Saved entries
•••••

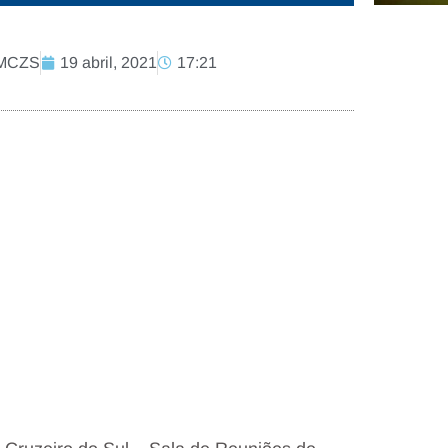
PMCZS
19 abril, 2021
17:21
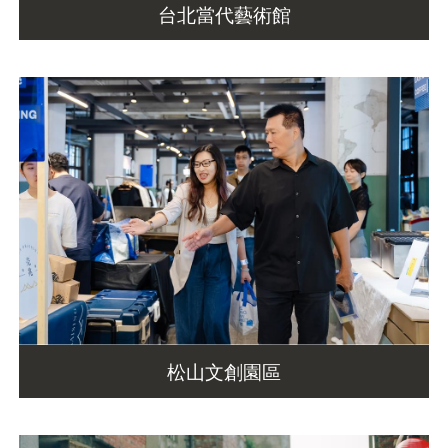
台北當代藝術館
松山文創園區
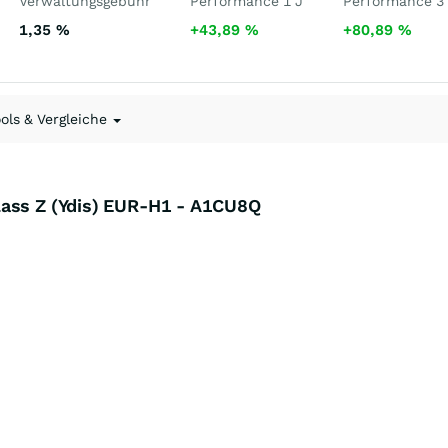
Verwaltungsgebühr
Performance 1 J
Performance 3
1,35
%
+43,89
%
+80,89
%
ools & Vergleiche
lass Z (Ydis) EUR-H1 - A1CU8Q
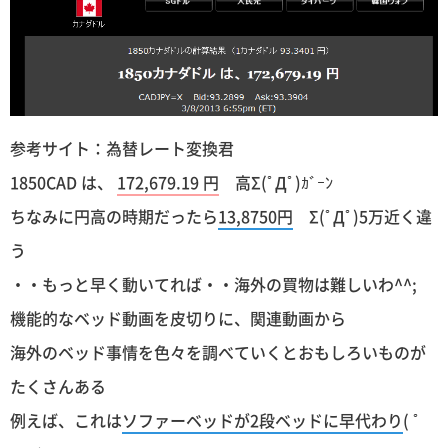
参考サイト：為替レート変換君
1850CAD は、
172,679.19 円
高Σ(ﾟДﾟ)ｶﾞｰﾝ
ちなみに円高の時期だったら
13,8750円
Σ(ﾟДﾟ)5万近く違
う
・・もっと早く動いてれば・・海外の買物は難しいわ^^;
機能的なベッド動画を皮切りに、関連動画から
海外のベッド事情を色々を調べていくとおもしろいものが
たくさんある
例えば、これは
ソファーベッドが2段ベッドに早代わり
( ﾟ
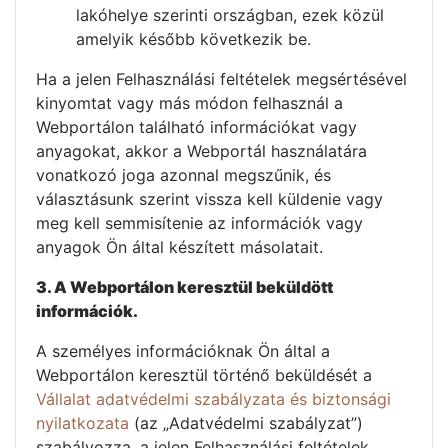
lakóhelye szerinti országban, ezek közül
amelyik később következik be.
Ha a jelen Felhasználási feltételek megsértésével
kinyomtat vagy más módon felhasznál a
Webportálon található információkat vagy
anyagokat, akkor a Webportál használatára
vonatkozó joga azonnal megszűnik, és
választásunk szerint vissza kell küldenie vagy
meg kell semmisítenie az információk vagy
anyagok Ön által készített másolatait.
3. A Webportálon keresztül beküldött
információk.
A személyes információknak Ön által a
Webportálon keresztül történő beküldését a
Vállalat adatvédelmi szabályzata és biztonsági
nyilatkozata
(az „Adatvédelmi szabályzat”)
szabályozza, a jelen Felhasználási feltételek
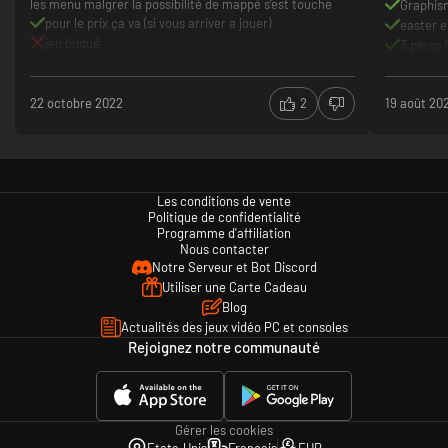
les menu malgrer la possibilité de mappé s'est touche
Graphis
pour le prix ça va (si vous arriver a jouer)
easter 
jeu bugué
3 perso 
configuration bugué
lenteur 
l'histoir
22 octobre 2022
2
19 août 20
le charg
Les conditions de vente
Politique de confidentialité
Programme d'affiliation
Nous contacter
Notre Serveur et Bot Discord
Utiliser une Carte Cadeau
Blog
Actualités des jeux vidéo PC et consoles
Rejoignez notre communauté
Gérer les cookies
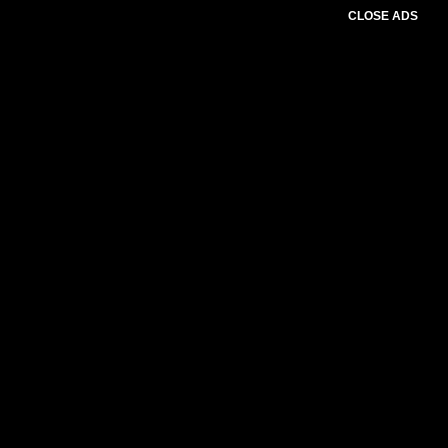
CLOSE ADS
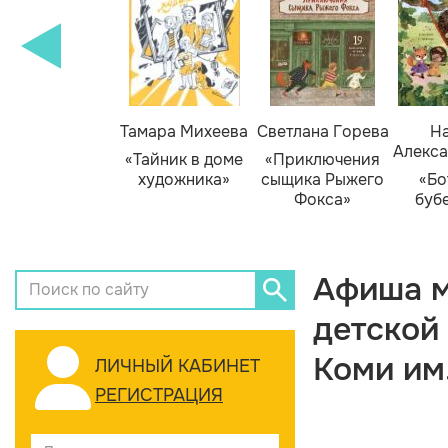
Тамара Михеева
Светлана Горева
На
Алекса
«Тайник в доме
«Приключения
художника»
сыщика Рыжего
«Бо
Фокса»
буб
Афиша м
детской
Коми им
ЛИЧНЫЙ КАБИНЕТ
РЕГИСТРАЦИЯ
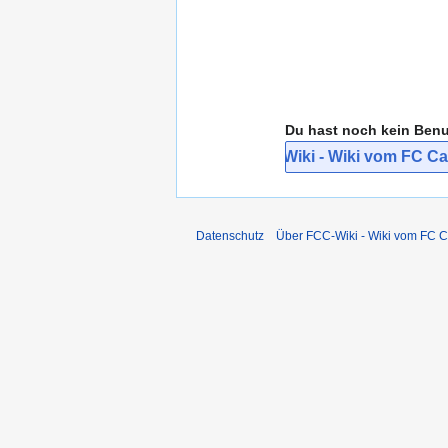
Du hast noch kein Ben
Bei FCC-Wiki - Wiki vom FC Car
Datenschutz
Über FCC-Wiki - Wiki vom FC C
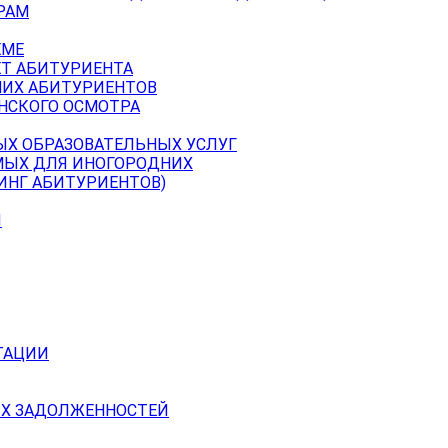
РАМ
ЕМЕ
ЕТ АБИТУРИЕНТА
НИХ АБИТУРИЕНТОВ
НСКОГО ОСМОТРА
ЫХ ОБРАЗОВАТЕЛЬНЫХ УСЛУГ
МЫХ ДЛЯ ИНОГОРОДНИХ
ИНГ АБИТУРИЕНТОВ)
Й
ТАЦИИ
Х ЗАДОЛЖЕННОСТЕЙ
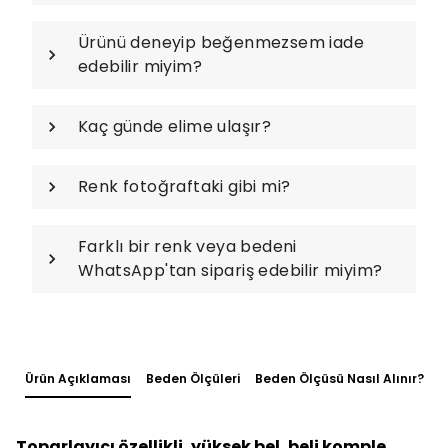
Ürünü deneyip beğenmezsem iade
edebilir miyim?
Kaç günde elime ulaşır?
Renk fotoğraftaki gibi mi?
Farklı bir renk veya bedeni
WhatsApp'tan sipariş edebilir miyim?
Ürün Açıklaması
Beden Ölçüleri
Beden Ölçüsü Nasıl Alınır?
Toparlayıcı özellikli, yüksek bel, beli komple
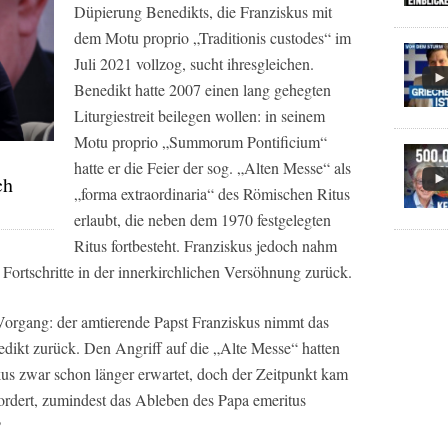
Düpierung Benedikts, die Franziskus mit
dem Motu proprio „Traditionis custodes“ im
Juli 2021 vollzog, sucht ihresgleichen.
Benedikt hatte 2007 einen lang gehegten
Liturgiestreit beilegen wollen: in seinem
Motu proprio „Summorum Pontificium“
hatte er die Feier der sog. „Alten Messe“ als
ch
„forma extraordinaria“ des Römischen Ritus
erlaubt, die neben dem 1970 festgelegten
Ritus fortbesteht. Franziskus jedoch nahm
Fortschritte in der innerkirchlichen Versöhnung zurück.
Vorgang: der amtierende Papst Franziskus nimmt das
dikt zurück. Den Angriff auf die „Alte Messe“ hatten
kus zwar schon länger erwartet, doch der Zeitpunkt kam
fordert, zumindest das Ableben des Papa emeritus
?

•••••

Please edit the rows so that every "Motu proprio" becomes "Apostolisches Schreiben", leaving everything else unchanged. Omit the pictures from your answer.

Result of the task:
PMCZS
19 abril, 2021
17:21
台北當代藝術館
松山文創園區
Verwaltungsgebühr
Performance 1 J
Performance 3
1,35
%
+43,89
%
+80,89
%
ools & Vergleiche
lass Z (Ydis) EUR-H1 - A1CU8Q
参考サイト：為替レート変換君
1850CAD は、
172,679.19 円
高Σ(ﾟДﾟ)ｶﾞｰﾝ
ちなみに円高の時期だったら
13,8750円
Σ(ﾟДﾟ)5万近く違
う
・・もっと早く動いてれば・・海外の買物は難しいわ^^;
機能的なベッド動画を皮切りに、関連動画から
海外のベッド事情を色々を調べていくとおもしろいものが
たくさんある
例えば、これは
ソファーベッドが2段ベッドに早代わり
( ﾟ
lakóhelye szerinti országban, ezek közül
amelyik később következik be.
Ha a jelen Felhasználási feltételek megsértésével
kinyomtat vagy más módon felhasznál a
Webportálon található információkat vagy
anyagokat, akkor a Webportál használatára
vonatkozó joga azonnal megszűnik, és
választásunk szerint vissza kell küldenie vagy
meg kell semmisítenie az információk vagy
anyagok Ön által készített másolatait.
3. A Webportálon keresztül beküldött
információk.
A személyes információknak Ön által a
Webportálon keresztül történő beküldését a
Vállalat adatvédelmi szabályzata és biztonsági
nyilatkozata
(az „Adatvédelmi szabályzat”)
szabályozza, a jelen Felhasználási feltételek
les menu malgrer la possibilité de mappé s'est touche
Graphis
pour le prix ça va (si vous arriver a jouer)
easter 
jeu bugué
3 perso 
configuration bugué
lenteur 
l'histoir
22 octobre 2022
2
19 août 20
le charg
Les conditions de vente
Politique de confidentialité
Programme d'affiliation
Nous contacter
Notre Serveur et Bot Discord
Utiliser une Carte Cadeau
Blog
Actualités des jeux vidéo PC et consoles
Rejoignez notre communauté
Gérer les cookies
CLOSE ADS
Тамара Михеева
Светлана Горева
На
Алекса
«Тайник в доме
«Приключения
художника»
сыщика Рыжего
«Бо
Фокса»
буб
Афиша м
детской
Коми им
ЛИЧНЫЙ КАБИНЕТ
РЕГИСТРАЦИЯ
Du hast noch kein Ben
Bei FCC-Wiki - Wiki vom FC Car
Datenschutz
Über FCC-Wiki - Wiki vom FC C
РАМ
ЕМЕ
ЕТ АБИТУРИЕНТА
НИХ АБИТУРИЕНТОВ
НСКОГО ОСМОТРА
ЫХ ОБРАЗОВАТЕЛЬНЫХ УСЛУГ
МЫХ ДЛЯ ИНОГОРОДНИХ
ИНГ АБИТУРИЕНТОВ)
Й
ТАЦИИ
Х ЗАДОЛЖЕННОСТЕЙ
Ürünü deneyip beğenmezsem iade
edebilir miyim?
Kaç günde elime ulaşır?
Renk fotoğraftaki gibi mi?
Farklı bir renk veya bedeni
WhatsApp'tan sipariş edebilir miyim?
Ürün Açıklaması
Beden Ölçüleri
Beden Ölçüsü Nasıl Alınır?
Toparlayıcı özellikli, yüksek bel, beli komple
Düpierung Benedikts, die Franziskus mit
dem Apostolisches Schreiben „Traditionis custodes“ im
Juli 2021 vollzog, sucht ihresgleichen.
Benedikt hatte 2007 einen lang gehegten
Liturgiestreit beilegen wollen: in seinem
Apostolisches Schreiben „Summorum Pontificium“
hatte er die Feier der sog. „Alten Messe“ als
ch
„forma extraordinaria“ des Römischen Ritus
erlaubt, die neben dem 1970 festgelegten
Ritus fortbesteht. Franziskus jedoch nahm
Fortschritte in der innerkirchlichen Versöhnung zurück.
Vorgang: der amtierende Papst Franziskus nimmt das
dikt zurück. Den Angriff auf die „Alte Messe“ hatten
kus zwar schon länger erwartet, doch der Zeitpunkt kam
fordert, zumindest das Ableben des Papa emeritus
?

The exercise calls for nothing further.